Creating great VR tours begins at the property during initial image capture. Below are a few tips to follow while on-site so you come back with perfect, ready-to-go 360s:
- All camera locations should have a direct line-of-sight connection to any other camera location which will be linked to in the actual tour. Please see the diagram below for a visual representation of this rule. The reason this is important is because the software creates a map of the property based on the interconnections of the scenes. With this data, the software is then able to correctly orientate the viewer as they move from scene-to-scene throughout the property. A viewer who experiences consistently correct orientation will be able to develop a clear understanding of every property's floor plan.
- Open any doors which a viewer will be immediately passing through to move to a new scene. For example, an image taken on a front porch should have the front door left open because in the actual VR tour the viewer will be passing from the porch, through the front door, and into the foyer. This compares to an image taken from a front yard which also has the front door in view. In this case the door should remain closed because the viewer in the VR tour will not have the option to bypass the porch and move straight from the front yard and into the foyer.
- Use HDR (or WDR on some cameras) as required. High Dynamic Range can help manage conditions where there is significant contrast between a darker interior and a brighter exterior. Notice how the outside is much more clearly visible in the HDR photo on the right:
- Try making connections in VR which you cannot make in real life. For example, allow viewers to link down to a backyard patio from an upper balcony. Or try allowing viewers to connect to another scene through a glass window.
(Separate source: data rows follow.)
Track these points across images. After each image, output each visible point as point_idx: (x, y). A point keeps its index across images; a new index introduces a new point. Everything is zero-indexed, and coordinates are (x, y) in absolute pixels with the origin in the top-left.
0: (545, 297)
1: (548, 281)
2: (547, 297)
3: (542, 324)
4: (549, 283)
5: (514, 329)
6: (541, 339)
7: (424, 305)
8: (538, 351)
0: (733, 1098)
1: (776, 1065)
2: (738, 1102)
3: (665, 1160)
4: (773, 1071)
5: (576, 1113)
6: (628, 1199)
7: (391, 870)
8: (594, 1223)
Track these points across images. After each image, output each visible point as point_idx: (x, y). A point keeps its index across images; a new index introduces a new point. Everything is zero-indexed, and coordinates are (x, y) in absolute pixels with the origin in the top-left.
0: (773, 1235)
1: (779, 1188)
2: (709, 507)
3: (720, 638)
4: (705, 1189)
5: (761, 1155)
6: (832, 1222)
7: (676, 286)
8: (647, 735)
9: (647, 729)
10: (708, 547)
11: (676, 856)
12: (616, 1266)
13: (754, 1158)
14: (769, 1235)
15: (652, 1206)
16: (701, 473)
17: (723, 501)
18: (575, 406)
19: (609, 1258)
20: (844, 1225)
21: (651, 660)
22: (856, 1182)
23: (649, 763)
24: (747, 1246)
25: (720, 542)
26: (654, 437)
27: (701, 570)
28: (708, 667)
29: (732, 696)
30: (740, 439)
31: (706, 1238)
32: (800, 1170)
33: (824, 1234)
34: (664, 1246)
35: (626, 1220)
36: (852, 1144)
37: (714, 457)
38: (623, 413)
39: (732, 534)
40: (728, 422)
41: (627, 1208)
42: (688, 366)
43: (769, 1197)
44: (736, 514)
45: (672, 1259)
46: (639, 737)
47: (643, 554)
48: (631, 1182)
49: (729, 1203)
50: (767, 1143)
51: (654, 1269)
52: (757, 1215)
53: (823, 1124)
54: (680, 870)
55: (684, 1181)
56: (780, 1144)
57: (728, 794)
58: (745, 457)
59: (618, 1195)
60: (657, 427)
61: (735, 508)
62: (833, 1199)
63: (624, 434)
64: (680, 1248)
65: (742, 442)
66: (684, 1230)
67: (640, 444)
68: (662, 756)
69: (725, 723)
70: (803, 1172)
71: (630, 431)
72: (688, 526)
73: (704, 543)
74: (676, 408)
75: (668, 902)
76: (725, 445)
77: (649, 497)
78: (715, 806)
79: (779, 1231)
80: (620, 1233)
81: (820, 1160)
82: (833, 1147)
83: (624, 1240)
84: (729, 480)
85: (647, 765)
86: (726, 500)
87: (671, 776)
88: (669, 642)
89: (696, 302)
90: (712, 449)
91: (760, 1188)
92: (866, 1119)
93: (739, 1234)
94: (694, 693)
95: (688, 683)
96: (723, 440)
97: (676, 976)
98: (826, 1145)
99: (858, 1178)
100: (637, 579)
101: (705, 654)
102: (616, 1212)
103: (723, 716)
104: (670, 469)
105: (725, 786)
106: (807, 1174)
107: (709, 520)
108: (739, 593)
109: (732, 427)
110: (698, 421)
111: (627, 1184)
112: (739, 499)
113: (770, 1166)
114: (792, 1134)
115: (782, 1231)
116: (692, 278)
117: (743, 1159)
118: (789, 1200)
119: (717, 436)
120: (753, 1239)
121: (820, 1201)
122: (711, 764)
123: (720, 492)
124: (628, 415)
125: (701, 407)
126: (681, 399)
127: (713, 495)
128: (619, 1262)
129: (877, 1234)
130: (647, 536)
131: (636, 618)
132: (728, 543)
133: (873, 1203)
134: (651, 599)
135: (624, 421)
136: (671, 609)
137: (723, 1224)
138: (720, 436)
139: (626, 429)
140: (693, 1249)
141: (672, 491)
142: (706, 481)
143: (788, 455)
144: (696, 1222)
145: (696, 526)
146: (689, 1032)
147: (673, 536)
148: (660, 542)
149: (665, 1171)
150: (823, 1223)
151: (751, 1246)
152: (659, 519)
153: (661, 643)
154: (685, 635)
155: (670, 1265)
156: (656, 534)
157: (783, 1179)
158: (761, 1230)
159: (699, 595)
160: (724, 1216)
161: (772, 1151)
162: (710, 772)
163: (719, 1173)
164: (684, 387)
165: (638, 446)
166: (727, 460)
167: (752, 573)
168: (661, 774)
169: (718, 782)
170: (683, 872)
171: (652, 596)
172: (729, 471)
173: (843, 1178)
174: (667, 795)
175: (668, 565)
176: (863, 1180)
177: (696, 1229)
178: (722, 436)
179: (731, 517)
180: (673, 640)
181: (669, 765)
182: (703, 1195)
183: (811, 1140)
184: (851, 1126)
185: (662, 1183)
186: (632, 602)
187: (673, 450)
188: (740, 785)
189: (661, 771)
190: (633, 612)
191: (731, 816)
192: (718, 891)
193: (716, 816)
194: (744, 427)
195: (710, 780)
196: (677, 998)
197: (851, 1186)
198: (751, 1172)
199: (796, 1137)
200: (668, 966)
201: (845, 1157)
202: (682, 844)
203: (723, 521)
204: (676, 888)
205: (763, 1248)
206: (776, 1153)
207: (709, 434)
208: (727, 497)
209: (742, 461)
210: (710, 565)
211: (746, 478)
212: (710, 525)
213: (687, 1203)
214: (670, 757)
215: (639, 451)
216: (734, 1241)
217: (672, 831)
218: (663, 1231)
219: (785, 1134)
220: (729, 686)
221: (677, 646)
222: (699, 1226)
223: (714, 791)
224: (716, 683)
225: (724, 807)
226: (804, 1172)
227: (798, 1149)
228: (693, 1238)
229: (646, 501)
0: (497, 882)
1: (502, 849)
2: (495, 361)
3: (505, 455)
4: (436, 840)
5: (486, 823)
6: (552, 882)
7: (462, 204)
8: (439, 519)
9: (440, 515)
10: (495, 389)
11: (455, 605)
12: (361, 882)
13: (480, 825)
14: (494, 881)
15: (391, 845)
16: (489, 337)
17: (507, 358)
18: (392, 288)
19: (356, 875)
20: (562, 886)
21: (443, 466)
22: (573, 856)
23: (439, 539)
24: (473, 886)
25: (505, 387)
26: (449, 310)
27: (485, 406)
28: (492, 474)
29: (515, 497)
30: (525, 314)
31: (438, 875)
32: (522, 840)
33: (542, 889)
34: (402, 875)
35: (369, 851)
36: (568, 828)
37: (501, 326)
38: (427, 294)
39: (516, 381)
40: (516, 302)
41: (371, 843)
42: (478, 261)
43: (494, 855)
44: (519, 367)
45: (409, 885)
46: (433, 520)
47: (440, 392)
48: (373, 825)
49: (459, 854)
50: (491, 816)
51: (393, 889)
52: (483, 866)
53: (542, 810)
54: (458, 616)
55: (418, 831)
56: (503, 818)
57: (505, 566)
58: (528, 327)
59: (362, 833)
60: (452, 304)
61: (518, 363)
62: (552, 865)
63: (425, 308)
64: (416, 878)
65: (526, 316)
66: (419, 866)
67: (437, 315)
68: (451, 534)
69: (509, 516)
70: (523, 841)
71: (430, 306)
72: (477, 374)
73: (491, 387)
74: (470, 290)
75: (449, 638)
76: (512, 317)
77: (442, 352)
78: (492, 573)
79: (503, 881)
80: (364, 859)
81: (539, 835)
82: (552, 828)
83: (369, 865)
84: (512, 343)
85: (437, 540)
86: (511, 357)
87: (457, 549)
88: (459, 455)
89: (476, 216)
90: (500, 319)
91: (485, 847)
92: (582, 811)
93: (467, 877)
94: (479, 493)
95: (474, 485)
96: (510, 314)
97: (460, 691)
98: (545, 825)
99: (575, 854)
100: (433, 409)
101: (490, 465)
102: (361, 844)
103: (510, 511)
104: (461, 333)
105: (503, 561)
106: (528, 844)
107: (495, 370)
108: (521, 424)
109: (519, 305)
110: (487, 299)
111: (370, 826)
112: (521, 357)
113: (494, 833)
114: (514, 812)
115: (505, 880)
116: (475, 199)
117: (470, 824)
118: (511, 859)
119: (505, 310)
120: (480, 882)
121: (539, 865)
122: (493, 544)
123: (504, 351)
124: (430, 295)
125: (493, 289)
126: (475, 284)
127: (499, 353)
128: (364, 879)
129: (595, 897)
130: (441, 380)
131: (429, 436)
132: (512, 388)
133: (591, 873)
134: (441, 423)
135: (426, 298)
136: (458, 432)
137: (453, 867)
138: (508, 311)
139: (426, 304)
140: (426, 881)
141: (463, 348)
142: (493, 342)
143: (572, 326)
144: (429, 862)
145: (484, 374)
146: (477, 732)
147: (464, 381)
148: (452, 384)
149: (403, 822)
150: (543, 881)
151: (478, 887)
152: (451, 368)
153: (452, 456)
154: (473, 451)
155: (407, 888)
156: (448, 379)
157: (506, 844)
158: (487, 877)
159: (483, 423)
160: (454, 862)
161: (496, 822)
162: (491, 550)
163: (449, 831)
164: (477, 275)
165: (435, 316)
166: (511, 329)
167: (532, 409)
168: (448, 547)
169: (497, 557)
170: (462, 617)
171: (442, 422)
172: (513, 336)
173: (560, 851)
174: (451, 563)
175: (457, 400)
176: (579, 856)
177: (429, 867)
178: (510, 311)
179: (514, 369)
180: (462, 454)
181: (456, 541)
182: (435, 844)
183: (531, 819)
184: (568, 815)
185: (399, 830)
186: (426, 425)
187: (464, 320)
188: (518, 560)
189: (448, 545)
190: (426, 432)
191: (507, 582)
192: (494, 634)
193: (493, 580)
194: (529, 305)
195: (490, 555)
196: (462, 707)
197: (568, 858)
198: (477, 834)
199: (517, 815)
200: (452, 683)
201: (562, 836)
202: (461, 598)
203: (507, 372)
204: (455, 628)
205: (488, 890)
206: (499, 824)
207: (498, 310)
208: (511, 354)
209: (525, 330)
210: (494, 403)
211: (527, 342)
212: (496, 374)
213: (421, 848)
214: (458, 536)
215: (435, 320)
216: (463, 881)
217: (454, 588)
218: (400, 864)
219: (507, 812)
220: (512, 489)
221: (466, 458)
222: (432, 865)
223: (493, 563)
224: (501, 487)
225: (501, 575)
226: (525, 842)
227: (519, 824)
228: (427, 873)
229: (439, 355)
- Keep the tripod/monopod footprint as small as is possible. Please note though that the footprint does not need to be "photoshopped" out. The software automatically applies a small cover to the nadir of each photo which hides the tripod/monopod.
- Adjust your tripod/monopod so that the center of the camera is approximately 64 inches (~162cm) off of the ground.
- Prep the home before beginning the shoot by turning on all lights, opening all blinds, and lowering all toilet seats.
- Avoid as best as is possible being reflected in mirrors.
- Try to not place your camera within 3 feet (~1m) of ledges. Some people who have a fear of heights can feel discomfort if they find themselves too close to a balcony's edge or the top of a stairway.